Prompt. Your answer should hold exactly the lines from the one containing "left hip: (256, 330)" through the end of the material, and no others.
Exercise data Start Marker
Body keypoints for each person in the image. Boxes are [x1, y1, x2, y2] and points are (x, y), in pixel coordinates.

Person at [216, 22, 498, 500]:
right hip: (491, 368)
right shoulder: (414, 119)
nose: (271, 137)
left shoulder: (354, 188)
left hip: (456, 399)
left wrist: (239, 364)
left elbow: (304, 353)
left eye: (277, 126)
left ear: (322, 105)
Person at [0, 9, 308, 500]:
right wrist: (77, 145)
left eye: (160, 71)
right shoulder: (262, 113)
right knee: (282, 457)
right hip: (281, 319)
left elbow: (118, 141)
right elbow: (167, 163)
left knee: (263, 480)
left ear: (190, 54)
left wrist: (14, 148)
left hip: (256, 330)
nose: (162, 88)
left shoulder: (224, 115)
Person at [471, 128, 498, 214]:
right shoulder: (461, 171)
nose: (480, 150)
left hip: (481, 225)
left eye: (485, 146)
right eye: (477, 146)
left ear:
Exercise data End Marker
Exercise result.
left hip: (256, 330)
nose: (162, 88)
left shoulder: (224, 115)
Person at [471, 128, 498, 214]:
right shoulder: (461, 171)
nose: (480, 150)
left hip: (481, 225)
left eye: (485, 146)
right eye: (477, 146)
left ear:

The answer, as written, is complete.